> **Directions**
As you restate the entries, keep every word intact and leave out whatever images they hold.

<<<<

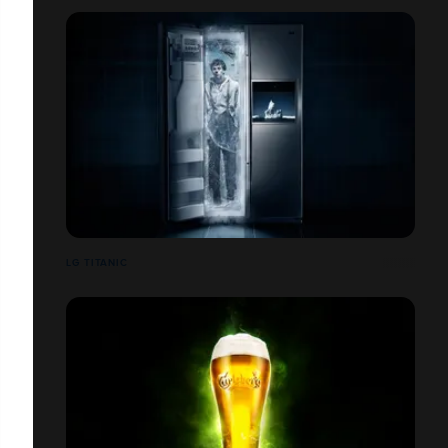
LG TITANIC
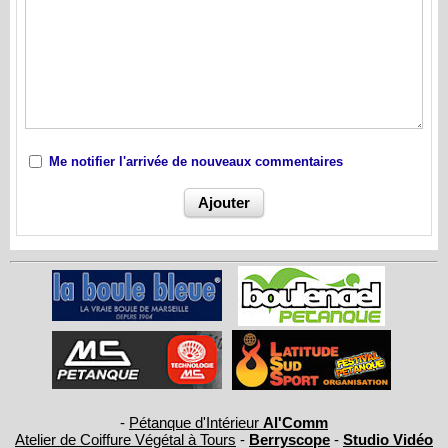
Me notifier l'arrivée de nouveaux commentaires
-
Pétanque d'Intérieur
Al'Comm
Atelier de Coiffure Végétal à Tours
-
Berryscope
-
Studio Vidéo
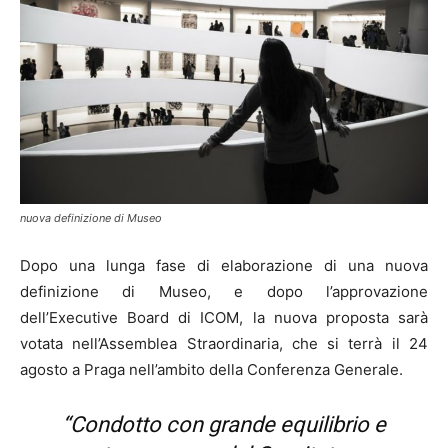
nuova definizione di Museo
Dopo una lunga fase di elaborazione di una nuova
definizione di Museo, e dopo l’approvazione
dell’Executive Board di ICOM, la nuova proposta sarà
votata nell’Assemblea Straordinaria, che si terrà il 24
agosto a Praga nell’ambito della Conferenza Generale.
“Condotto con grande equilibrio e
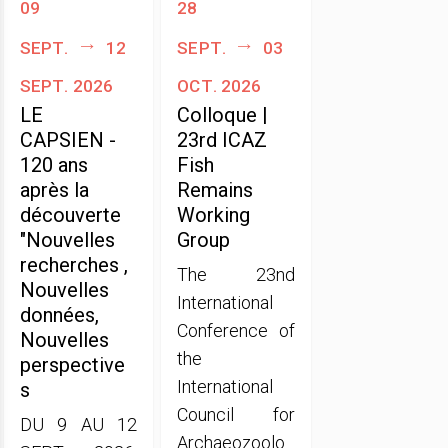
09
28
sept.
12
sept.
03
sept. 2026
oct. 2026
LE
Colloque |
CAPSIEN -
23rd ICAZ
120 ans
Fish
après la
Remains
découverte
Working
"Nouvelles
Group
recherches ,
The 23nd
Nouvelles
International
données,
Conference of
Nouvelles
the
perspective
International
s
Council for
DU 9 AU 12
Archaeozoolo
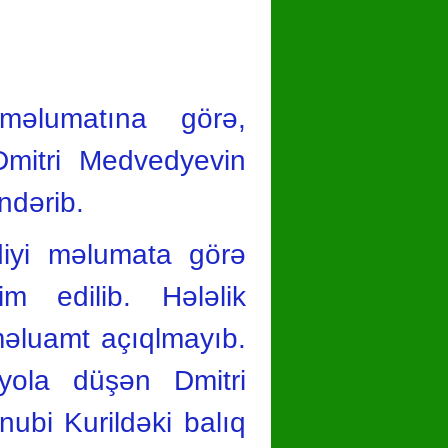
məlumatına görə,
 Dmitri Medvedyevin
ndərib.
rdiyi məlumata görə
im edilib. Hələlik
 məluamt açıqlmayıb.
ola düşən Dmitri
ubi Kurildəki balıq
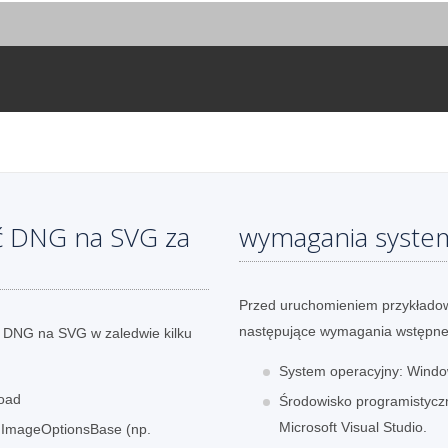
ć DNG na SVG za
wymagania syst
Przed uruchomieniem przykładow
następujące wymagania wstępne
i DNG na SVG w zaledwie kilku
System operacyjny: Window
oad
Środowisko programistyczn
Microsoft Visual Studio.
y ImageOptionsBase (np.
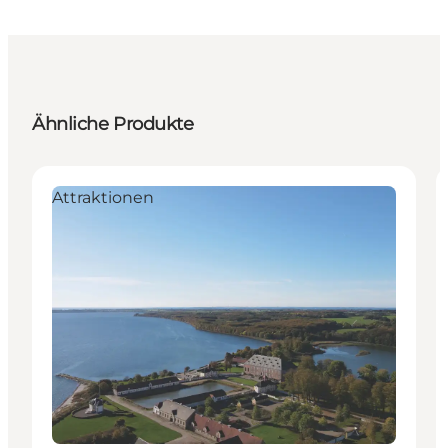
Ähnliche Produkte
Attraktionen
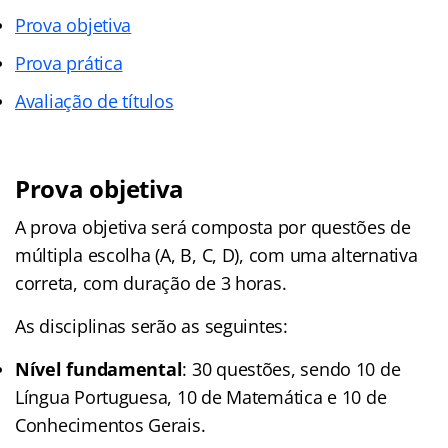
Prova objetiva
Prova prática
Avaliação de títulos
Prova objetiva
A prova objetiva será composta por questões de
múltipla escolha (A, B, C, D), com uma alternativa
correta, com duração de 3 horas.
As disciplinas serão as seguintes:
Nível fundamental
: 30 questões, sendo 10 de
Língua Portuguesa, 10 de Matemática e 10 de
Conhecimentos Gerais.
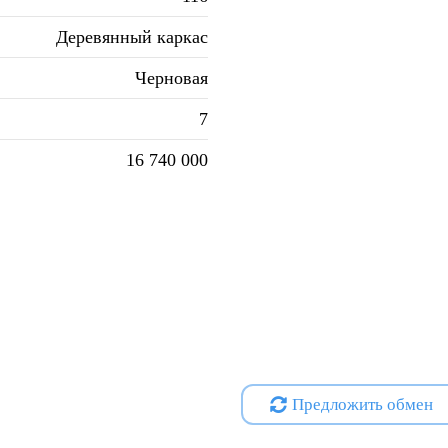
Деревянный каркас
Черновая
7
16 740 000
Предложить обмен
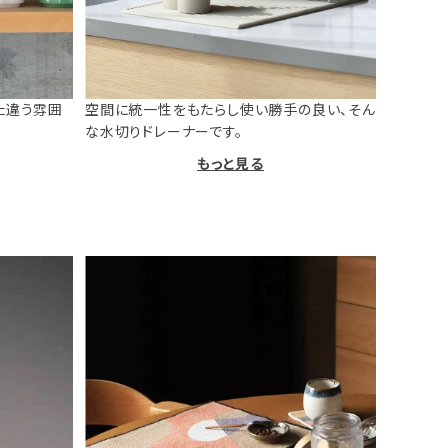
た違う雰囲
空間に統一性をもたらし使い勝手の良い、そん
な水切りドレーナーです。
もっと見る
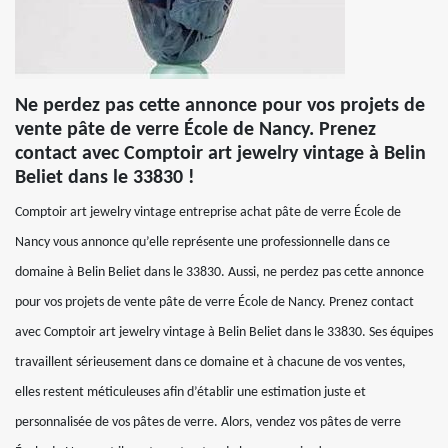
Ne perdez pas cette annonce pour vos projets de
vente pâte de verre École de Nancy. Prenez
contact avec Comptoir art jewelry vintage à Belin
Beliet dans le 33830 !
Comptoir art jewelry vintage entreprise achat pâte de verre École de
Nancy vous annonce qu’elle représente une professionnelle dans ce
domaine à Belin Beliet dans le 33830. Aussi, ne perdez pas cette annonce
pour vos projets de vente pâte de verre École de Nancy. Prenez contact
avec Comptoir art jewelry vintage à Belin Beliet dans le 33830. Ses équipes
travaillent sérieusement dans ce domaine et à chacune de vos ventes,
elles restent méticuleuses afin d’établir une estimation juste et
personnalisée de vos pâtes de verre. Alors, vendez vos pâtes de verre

>>>>

> **Response area**
LG TITANIC
Me notifier l'arrivée de nouveaux commentaires
-
Pétanque d'Intérieur
Al'Comm
Atelier de Coiffure Végétal à Tours
-
Berryscope
-
Studio Vidéo
nuova definizione di Museo
Dopo una lunga fase di elaborazione di una nuova
definizione di Museo, e dopo l’approvazione
dell’Executive Board di ICOM, la nuova proposta sarà
votata nell’Assemblea Straordinaria, che si terrà il 24
agosto a Praga nell’ambito della Conferenza Generale.
“Condotto con grande equilibrio e
09
28
sept.
12
sept.
03
sept. 2026
oct. 2026
LE
Colloque |
CAPSIEN -
23rd ICAZ
120 ans
Fish
après la
Remains
découverte
Working
"Nouvelles
Group
recherches ,
The 23nd
Nouvelles
International
données,
Conference of
Nouvelles
the
perspective
International
s
Council for
DU 9 AU 12
Archaeozoolo
məlumatına görə,
 Dmitri Medvedyevin
ndərib.
rdiyi məlumata görə
im edilib. Hələlik
 məluamt açıqlmayıb.
ola düşən Dmitri
ubi Kurildəki balıq
ć DNG na SVG za
wymagania syst
Przed uruchomieniem przykładow
następujące wymagania wstępne
i DNG na SVG w zaledwie kilku
System operacyjny: Window
oad
Środowisko programistyczn
Microsoft Visual Studio.
y ImageOptionsBase (np.
Ähnliche Produkte
Attraktionen
Prova objetiva
Prova prática
Avaliação de títulos
Prova objetiva
A prova objetiva será composta por questões de
múltipla escolha (A, B, C, D), com uma alternativa
correta, com duração de 3 horas.
As disciplinas serão as seguintes:
Nível fundamental
: 30 questões, sendo 10 de
Língua Portuguesa, 10 de Matemática e 10 de
Conhecimentos Gerais.
Деревянный каркас
Черновая
7
16 740 000
Предложить обмен
た違う雰囲
空間に統一性をもたらし使い勝手の良い、そん
な水切りドレーナーです。
もっと見る
Ne perdez pas cette annonce pour vos projets de
vente pâte de verre École de Nancy. Prenez
contact avec Comptoir art jewelry vintage à Belin
Beliet dans le 33830 !
Comptoir art jewelry vintage entreprise achat pâte de verre École de
Nancy vous annonce qu’elle représente une professionnelle dans ce
domaine à Belin Beliet dans le 33830. Aussi, ne perdez pas cette annonce
pour vos projets de vente pâte de verre École de Nancy. Prenez contact
avec Comptoir art jewelry vintage à Belin Beliet dans le 33830. Ses équipes
travaillent sérieusement dans ce domaine et à chacune de vos ventes,
elles restent méticuleuses afin d’établir une estimation juste et
personnalisée de vos pâtes de verre. Alors, vendez vos pâtes de verre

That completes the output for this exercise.